Sudan sits at the crossroads of Sub-Saharan Africa and the Middle East, its powerful neighbor, Egypt, bordering it to the north, Libya and Chad to the west, and Eritrea and Ethiopia to the east. Its capital, Khartoum, lies at the confluence of the White and Blue Niles, and its main port on the Red Sea. Although mostly desert, it has fertile land, mountains, and livestock.
The country has been beset by conflict for most of its independent history. Under the terms of a peace agreement in 2005, its southern states seceded, forming the Republic of South Sudan in 2011.
The secession of South Sudan induced multiple economic shocks. The most important and immediate was the loss of the oil revenue that accounted for over half of Sudan’s government revenue and 95% of its exports. This has left huge challenges, as well as much reduced economic growth, and resulted in double-digit consumer price inflation, which, together with increased fuel prices, triggered violent protests in September 2013.
South Sudan descended into civil war in December 2013 and its conflict continues to put pressure on Sudan, with about 460,000 people having sought safety with it, according to the United Nations, as well as a drastic reduction in cross-border oil flows. The famine that afflicted northern parts of South Sudan in mid-2017 caused a greater influx of refugees into Sudan as well.
Following the global oil price slump in 2015/2016, Sudan and South Sudan agreed to lower oil transit fees for South Sudanese oil via Sudan’s pipeline, as it became uneconomic to export it. In December 2016, they extended their 2012 agreement on oil for three years on the same terms, with the exception of provisions for the adjustment of transit fees in line with global oil prices.
Armed conflict in Sudan’s westernmost region of Darfur has subsided but many parts of the region remain precarious because of the proliferation of arms and banditry. Efforts to settle another conflict in South Kordofan and Blue Nile remain deadlocked.

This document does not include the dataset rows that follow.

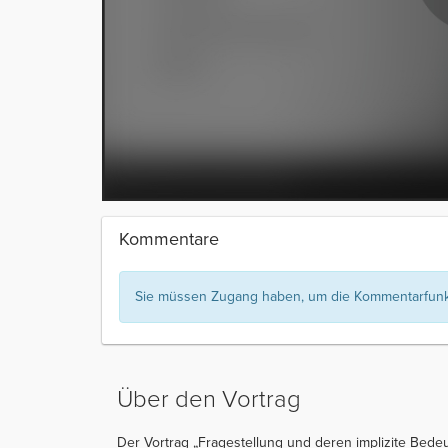
Kommentare
Sie müssen Zugang haben, um die Kommentarfunkt
Über den Vortrag
Der Vortrag „Fragestellung und deren implizite Bede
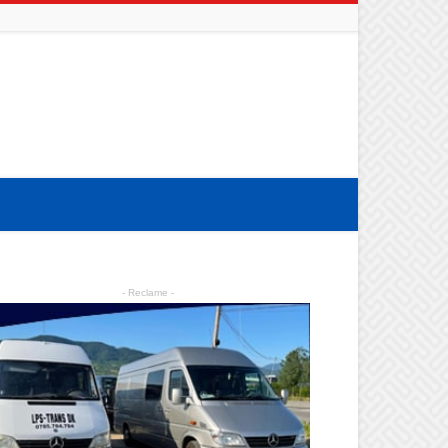
- Reclame -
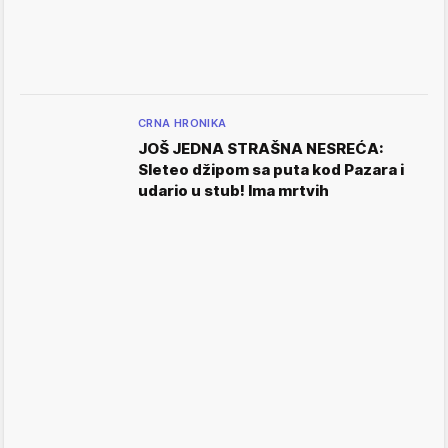
CRNA HRONIKA
JOŠ JEDNA STRAŠNA NESREĆA:
Sleteo džipom sa puta kod Pazara i
udario u stub! Ima mrtvih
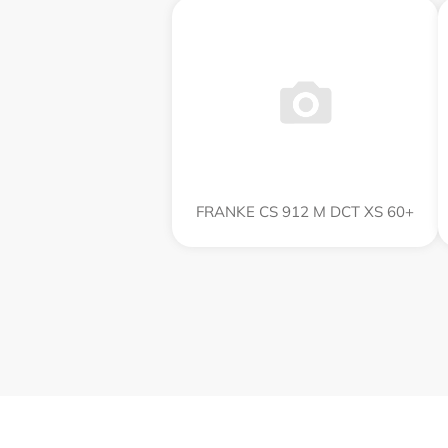
FRANKE CS 912 M DCT XS 60+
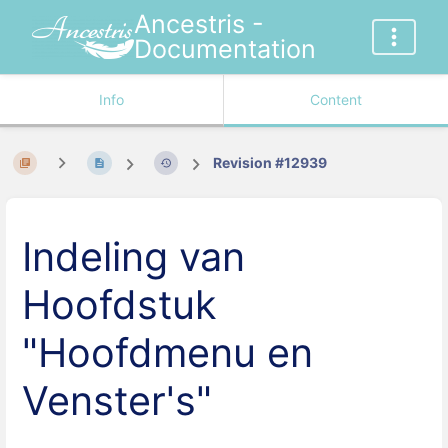
Ancestris -
Documentation
Info
Content
Revision #12939
Indeling van
Hoofdstuk
"Hoofdmenu en
Venster's"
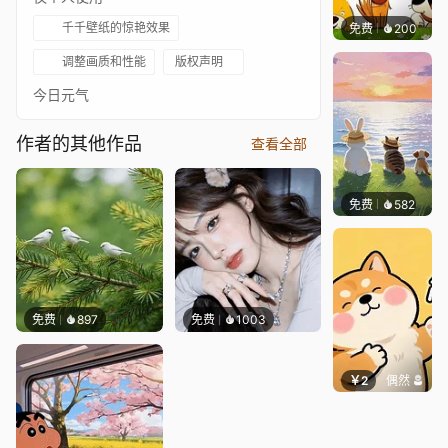
千千壁纸的惊艳效果
免费
200
渔小小
调整画质和性能
版权声明
今日元气
作者的其他作品
查看全部
免费
582
渔小小
免费
897
免费
1003
￥2
偶然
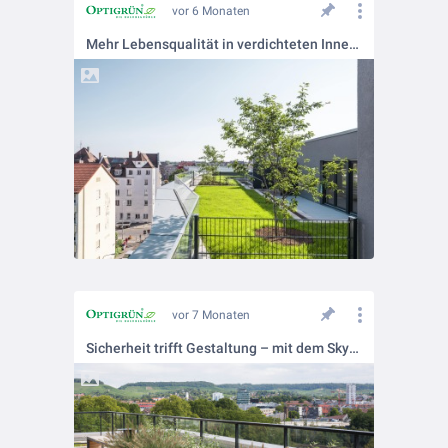
vor 6 Monaten
Mehr Lebensqualität in verdichteten Innenstädten durch intensive Dachbegrünung.
vor 7 Monaten
Sicherheit trifft Gestaltung – mit dem Skygard Geländersystem und den Aluminium Pflanzgefäßen von Optigrün.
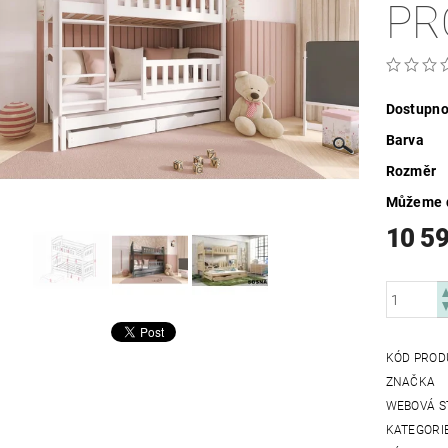
PR
Dostupno
Barva
Rozměr
Můžeme d
10 5
KÓD PROD
ZNAČKA
WEBOVÁ S
KATEGORI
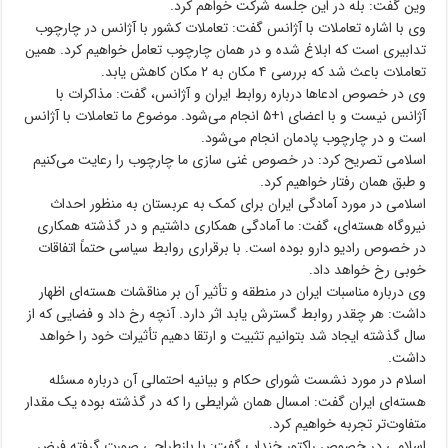
وین گفت: بله در این جلسه شرکت خواهم کرد.
وی با اشاره تعاملات با آژانس گفت: تعاملات کشور با آژانس در چارچوب
تدابیری است که ابلاغ شده و در همان چارچوب تعامل خواهیم کرد. همین
تعاملات باعث شد که بررسی ۴ مکان به ۲ مکان کاهش یابد.
وی در خصوص ادعاها درباره روابط ایران و آژانس، گفت: مذاکرات با
آژانس نیست و با اعضای ۱+۵ انجام می‌شود. موضوع ما تعاملات با آژانس
است و در چارچوب پادمان انجام می‌شود.
اسلامی تصریح کرد: در خصوص غنی سازی ما چارچوب را رعایت می‌کنیم
و طبق همان رفتار خواهیم کرد.
اسلامی در مورد آمادگی ایران برای کمک به عربستان به منظور احداث
نیروگاه هسته‌ای، گفت: ما آمادگی همکاری داشتیم و در گذشته همکاری
در خصوص رادیو دارو بوده است. با برقراری روابط سیاسی حتماً اتفاقات
خوبی رخ خواهد داد.
وی درباره مناسبات ایران در منطقه و تأثیر آن بر مناقشات هسته‌ای اظهار
داشت: هر چقدر روابط گسترش یابد اثر دارد. آنچه رخ داد و فضایی که از
سال گذشته ایجاد شد بتوانیم تثبیت و ارتقا دهیم تأثیرات خود را خواهد
داشت.
اسلام در مورد نشست شورای حکام و بیانیه احتمالی آن درباره مسئله
هسته‌ای ایران گفت: امسال همان شرایطی را که در گذشته بوده یک مقدار
متفاوت‌تر تجربه خواهیم کرد.
اسلامی در خصوص راکتور خنداب گفت: با بازطراحی صورت گرفته فرض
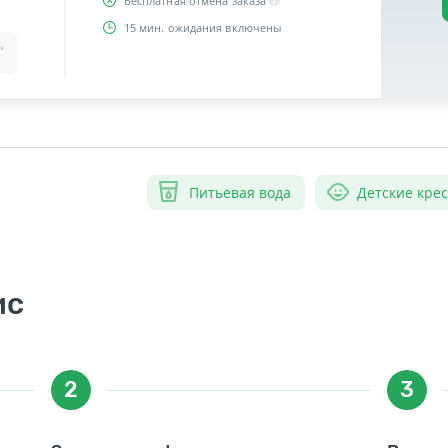
Бесплатная отмена заказа
15 мин. ожидания включены
,
Питьевая вода
Детские кре
ис
2
3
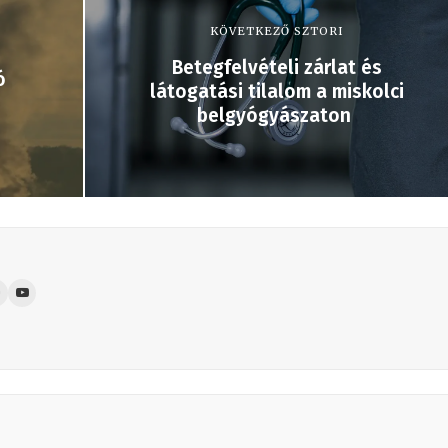
KÖVETKEZŐ SZTORI
Betegfelvételi zárlat és
ó
látogatási tilalom a miskolci
belgyógyászaton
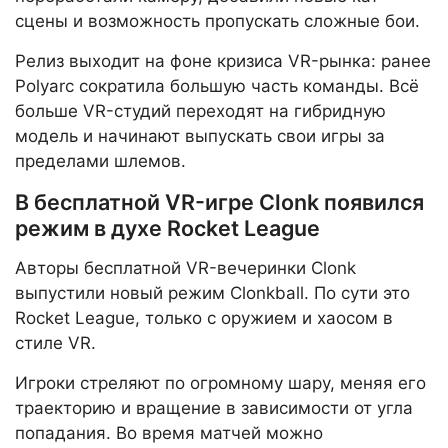
сцены и возможность пропускать сложные бои.
Релиз выходит на фоне кризиса VR-рынка: ранее
Polyarc сократила большую часть команды. Всё
больше VR-студий переходят на гибридную
модель и начинают выпускать свои игры за
пределами шлемов.
В бесплатной VR-игре Clonk появился
режим в духе Rocket League
Авторы бесплатной VR-вечеринки Clonk
выпустили новый режим Clonkball. По сути это
Rocket League, только с оружием и хаосом в
стиле VR.
Игроки стреляют по огромному шару, меняя его
траекторию и вращение в зависимости от угла
попадания. Во время матчей можно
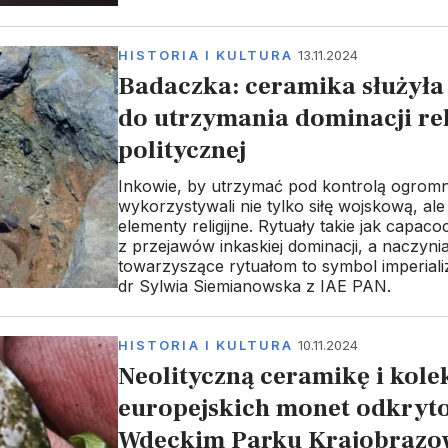
HISTORIA I KULTURA
13.11.2024
Badaczka: ceramika służył
do utrzymania dominacji reli
politycznej
Inkowie, by utrzymać pod kontrolą ogromn
wykorzystywali nie tylko siłę wojskową, al
elementy religijne. Rytuały takie jak capaco
z przejawów inkaskiej dominacji, a naczyn
towarzyszące rytuałom to symbol imperial
dr Sylwia Siemianowska z IAE PAN.
HISTORIA I KULTURA
10.11.2024
Neolityczną ceramikę i kole
europejskich monet odkryto
Wdeckim Parku Krajobraz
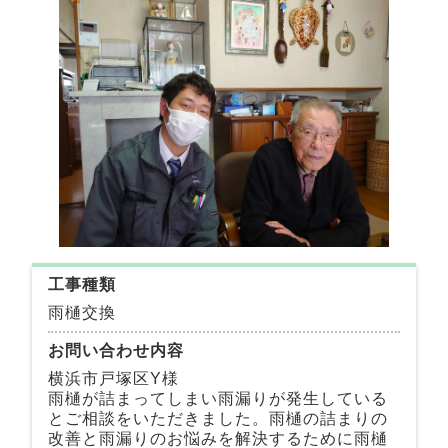
工事種類
雨樋交換
お問い合わせ内容
横浜市戸塚区Y様
雨樋が詰まってしまい雨漏りが発生している
とご相談をいただきました。雨樋の詰まりの
改善と雨漏りのお悩みを解決するために雨樋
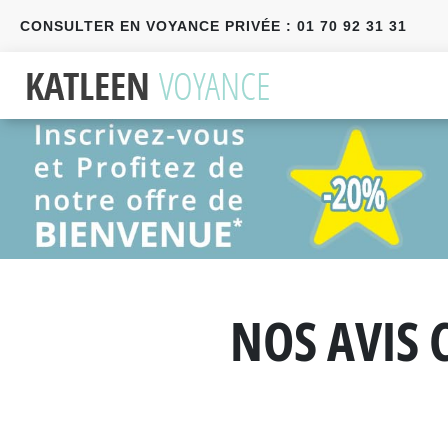
CONSULTER EN VOYANCE PRIVÉE : 01 70 92 31 31
Précédent
Suivant
NOS AVIS 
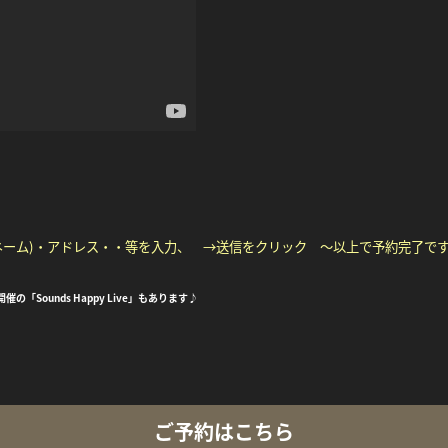
ネーム)・アドレス・・等を入力、 →送信をクリック ～以上で予約完了で
ounds Happy Live」もあります♪
ご予約はこちら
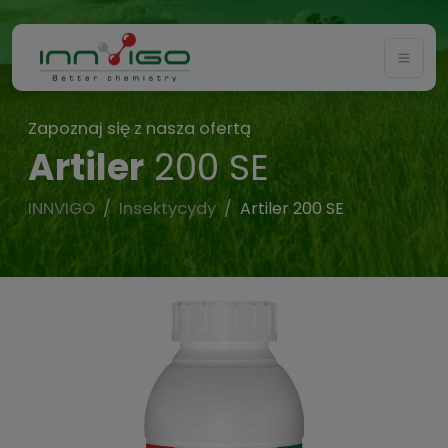
Togg
Zapoznaj się z nasza ofertą
Artiler
200 SE
INNVIGO
Insektycydy
Artiler 200 SE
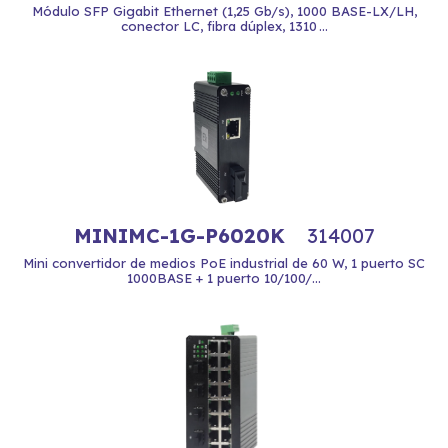
Módulo SFP Gigabit Ethernet (1,25 Gb/s), 1000 BASE-LX/LH,
conector LC, fibra dúplex, 1310 ...
MINIMC-1G-P6020K
314007
Mini convertidor de medios PoE industrial de 60 W, 1 puerto SC
1000BASE + 1 puerto 10/100/...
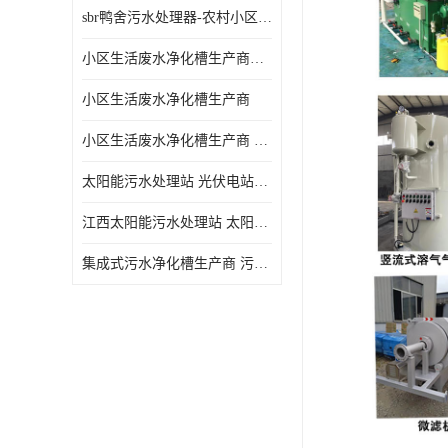
sbr鸭舍污水处理器-农村小区生活污水净化器
小区生活废水净化槽生产商帝洁环保
小区生活废水净化槽生产商
小区生活废水净化槽生产商 污水净化槽装置
太阳能污水处理站 光伏电站污水处理器厂家定制
江西太阳能污水处理站 太阳能污水处理设备造型美观
集成式污水净化槽生产商 污水净化槽装置 一站式服务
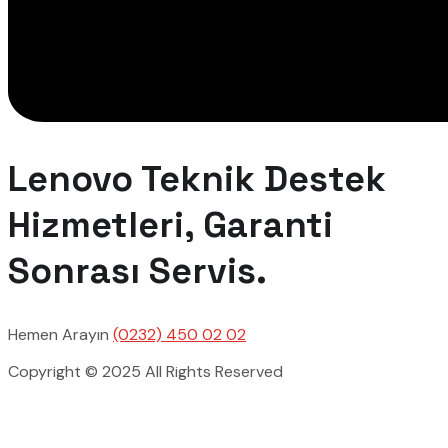
Lenovo Teknik Destek
Hizmetleri, Garanti
Sonrası Servis.
Hemen Arayın
(0232) 450 02 02
Copyright © 2025 All Rights Reserved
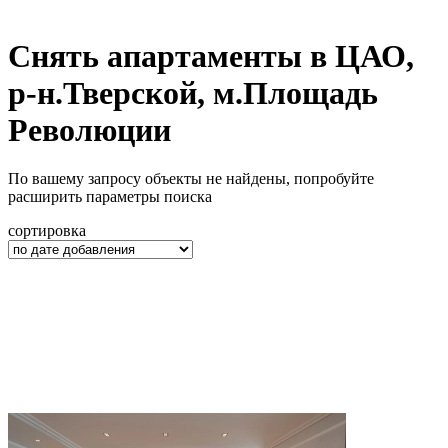
Снять апартаменты в ЦАО,
р-н.Тверской, м.Площадь
Революции
По вашему запросу объекты не найдены, попробуйте
расширить параметры поиска
сортировка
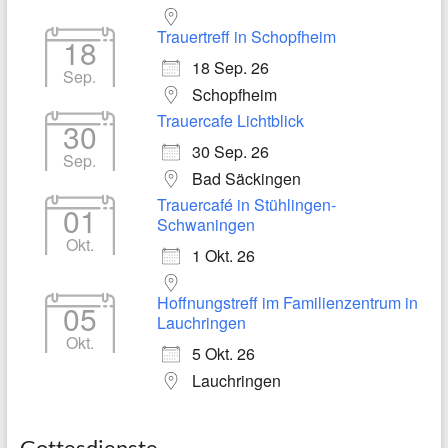
Trauertreff in Schopfheim
18
18 Sep. 26
Sep.
Schopfheim
Trauercafe Lichtblick
30
30 Sep. 26
Sep.
Bad Säckingen
Trauercafé in Stühlingen-
01
Schwaningen
Okt.
1 Okt. 26
Hoffnungstreff im Familienzentrum in
05
Lauchringen
Okt.
5 Okt. 26
Lauchringen
Gottesdienste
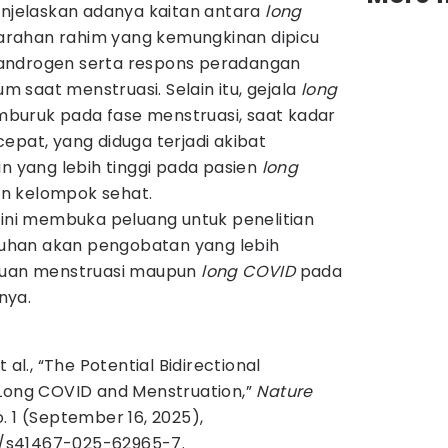
enjelaskan adanya kaitan antara
long
rahan rahim yang kemungkinan dipicu
androgen serta respons peradangan
saat menstruasi. Selain itu, gejala
long
buruk pada fase menstruasi, saat kadar
epat, yang diduga terjadi akibat
in yang lebih tinggi pada pasien
long
n kelompok sehat.
 ini membuka peluang untuk penelitian
utuhan akan pengobatan yang lebih
gguan menstruasi maupun
long COVID
pada
nya.
 al., “The Potential Bidirectional
Long COVID and Menstruation,”
Nature
o. 1 (September 16, 2025),
38/s41467-025-62965-7.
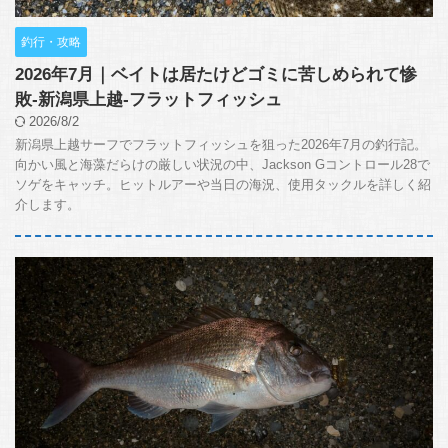
釣行・攻略
2026年7月｜ベイトは居たけどゴミに苦しめられて惨
敗-新潟県上越-フラットフィッシュ
2026/8/2
新潟県上越サーフでフラットフィッシュを狙った2026年7月の釣行記。
向かい風と海藻だらけの厳しい状況の中、Jackson Gコントロール28で
ソゲをキャッチ。ヒットルアーや当日の海況、使用タックルを詳しく紹
介します。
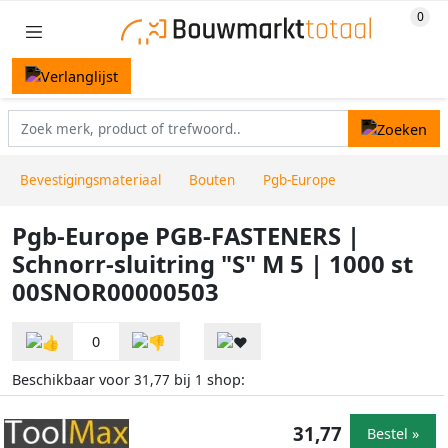
Bevestigingsmateriaal
Bouten
Pgb-Europe
Pgb-Europe PGB-FASTENERS |
Schnorr-sluitring "S" M 5 | 1000 st
00SNOR00000503
0
Beschikbaar voor
bij
shop:
31,77
1
31,77
Bestel »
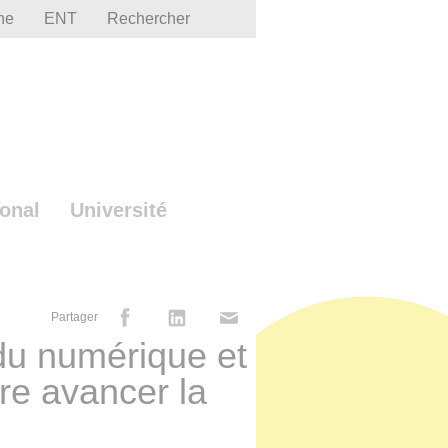
he
ENT
Rechercher
ional
Université
Partager
 du numérique et
ire avancer la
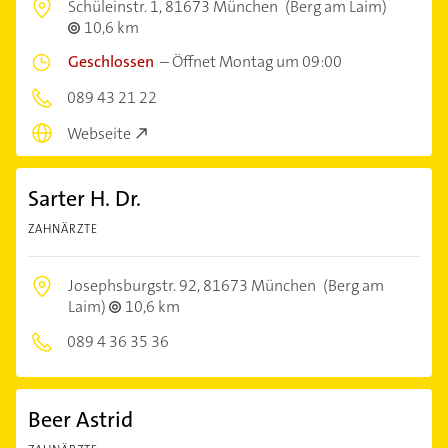
Schüleinstr. 1,
81673 München
(Berg am Laim)
10,6 km
Geschlossen
–
Öffnet Montag um 09:00
089 43 21 22
Webseite
Sarter H. Dr.
ZAHNÄRZTE
Josephsburgstr. 92,
81673 München
(Berg am
Laim)
10,6 km
089 4 36 35 36
Beer Astrid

Comprehensive US sanctions on Sudan, levied in 1997 and expanded in 2006, were eased in January 2017, allowing financial and trade transactions between US citizens and entities and their Sudanese counterparts. The suspension of sanctions was placed under a six-month review in order to determine whether the sanctions should be fully repealed. When that period ended in July, the U.S. administration extended it by three months, citing the need for more time to review it.
Away from oil, agriculture and livestock are essential to Sudan’s economic diversification and could contribute to medium-term macroeconomic stability. These sectors presently contribute approximately 35%–40% of Gross Domestic Product (GDP), but could contribute significantly more with greater investment and better governance. Sudan now recognizes the need for greater attention to agriculture and livestock, as reflected in its Interim Poverty Reduction Strategy Paper (I-PRSP) and the Five-year Program for Economic Reforms approved by its parliament in December 2014.
Sudan remains a highly-indebted country that has accumulated sizeable external arrears and has been in non-accrual status with the World Bank Group (WBG) since 1994. At the end of 2015, its external debt amounted to $50 billion (61% of GDP) in nominal terms, about 84% of which was in arrears. While the country is eligible for debt relief under the Highly-Indebted Poor Countries Initiative, it must come to an amicable understanding with its main creditors in partnership with South Sudan.
In November 2016, Sudan and South Sudan extended for two years their 2012 agreement on debt apportionment, whereby Sudan retains all the external liabilities after the secession of South Sudan, provided the international community gives firm commitments on the delivery of debt relief within two years. Without such commitment, Sudan’s external debt would be portioned out with South Sudan’s based on a formula that is yet to be determined.
Poverty and Social Developments
The main determinants of poverty in Sudan include: conflicts and a dependence on oil, which has resulted in the neglect of its agriculture and livestock sectors, as well as of alternative sources of energy. The unequal distribution of fiscal resources and access to natural resources; governance failures as reflected in poor policy credibility and implementation; and inadequate incentives for private sector investment and participation.